Posted: 24 Jun, 2022
Earlier this month, Sir Jan du Plessis, the new chair of the UK’s audit watchdog, the Financial Reporting Council (FRC) made a speech in which he vowed to make company directors accountable for corporate accounting scandals.
He referred to the government’s decision to water-down plans for a UK version of the US’s ‘Sarbanes-Oxley Act’ calling it a “missed opportunity” and saying the FRC will instead seek to hold company directors accountable itself.
Before the government’s rollback which comes after it faced significant push-back from businesses, plans to bring in a UK version of Sarbanes-Oxley would have mandated that company executives sign off on financial reports, thereby taking individual responsibility for the accuracy of financial records.
Now, it is understood that the FRC will set out plans as to how it will ensure that executives take responsibility without government legislation.
Why the need for reform?
In recent years, there has been a series of high-profile accounting scandals including those involving Carillion, BHS and Patisserie Valerie that have highlighted the need for reform.
In fact, the US brought in Sarbanes-Oxley in 2002 after it suffered its own string of corporate accounting scandals including Enron, Tyco International, Adelphia and WorldCom.
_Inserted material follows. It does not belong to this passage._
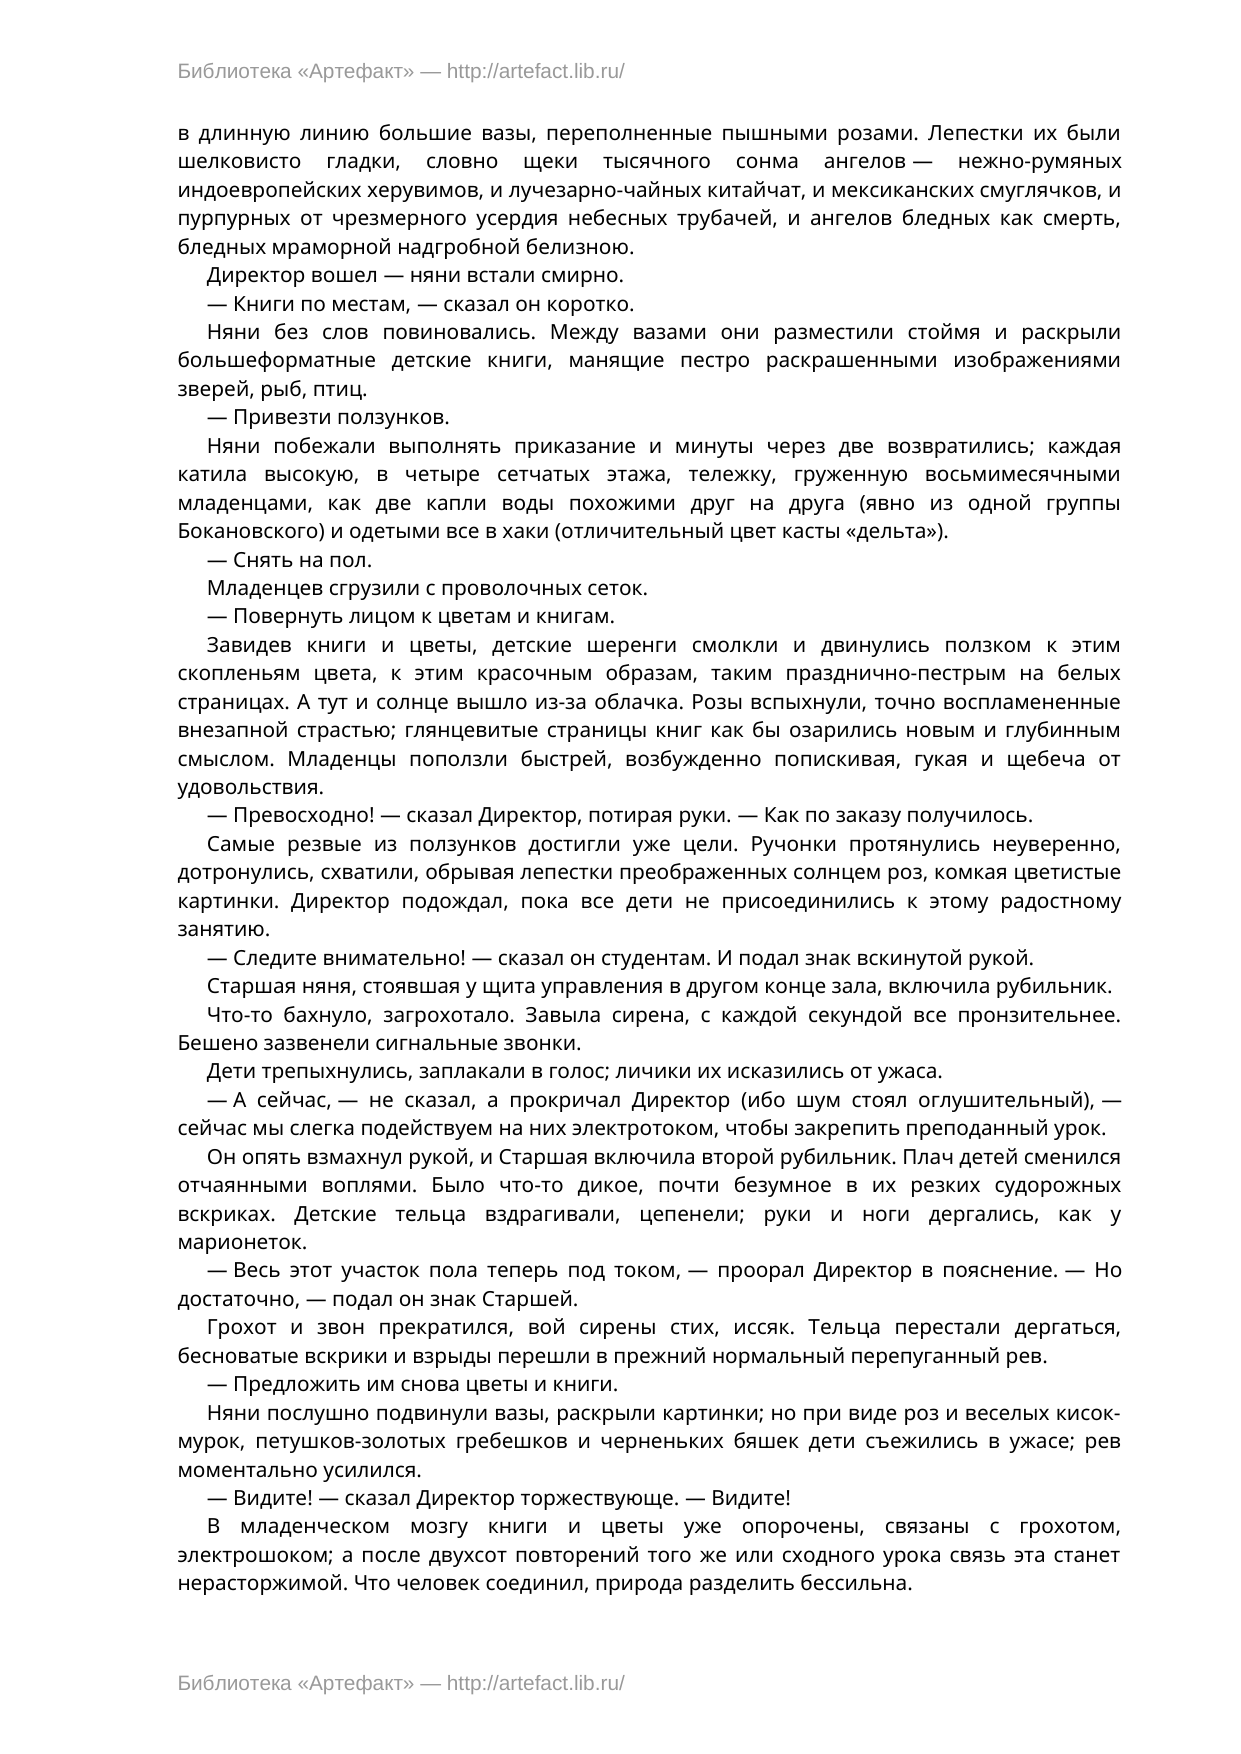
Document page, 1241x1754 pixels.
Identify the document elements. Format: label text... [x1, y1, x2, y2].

The Act as it exists in the US covers the responsibilities of a public corporation’s board of directors, criminal penalties for certain misconduct, the oversight role of boards of directors and the independence of outside auditors who review the accuracy of corporate financial statements. It also mandates that senior executives take individual responsibility for the accuracy and completeness of corporate financial records which is a key element that Sir Jan du Plessis wants to introduce in the UK.
Currently in the UK, the onus for accounting scandals lands on the audit profession as we have seen many times in recent years. Consider the collapse of BHS in which PwC and the firm’s senior audit partner Steve Denison were deemed to have failed to properly scrutinise the business. The FRC said BHS’s 2014 accounts were “incomplete, inaccurate and misleading” and yet the audit was signed off in March 2015, days before BHS was sold for £1 in a deal that led to its collapse, the loss of 11,000 jobs and a £571m pension deficit. The FRC said PwC failed in its auditing responsibility and fined it a record £6.5m, banning Steve Dennison from audit work for 15 years as well as personally fining him £325,000. However the FRC’s final report into the matter, while criticising PwC for “seriously poor audit work” did not include any criticism of Sir Philip Green or any of his management team for providing misleading and unrealistic financial accounts.
Similarly, in the case of Patisserie Valerie, its auditor was fined £2.3m and accused of a “serious lack of competence” over its role in the accounting scandal that led to the collapse of the chain. But while the auditor acknowledged that the quality of its audit work fell short of what was expected of it, it also highlighted that the board and management of Patisserie Valerie also failed to detect the sustained and collusive fraud that had been taking place within the business.
We don’t yet know how Sir Jan du Plessis plans to carry out his vow to hold company directors to account.
It might be part of the new Audit, Reporting and Governance Authority (ARGA)’s powers which will become the new audit authority in the UK next year following recommendations set out in Sir John Kingman’s review of the FRC in 2018 which proposed replacing the FRC with a new, stronger regulator.
But whatever his plans, it is likely that they will be welcomed by the audit profession if not by businesses.
For businesses, if Sir Jan is successful, directors will need to take an even more active role in ensuring they understand their company’s financials to be certain they do not open themselves up to personal penalties and consequences should they sign off on incorrect figures.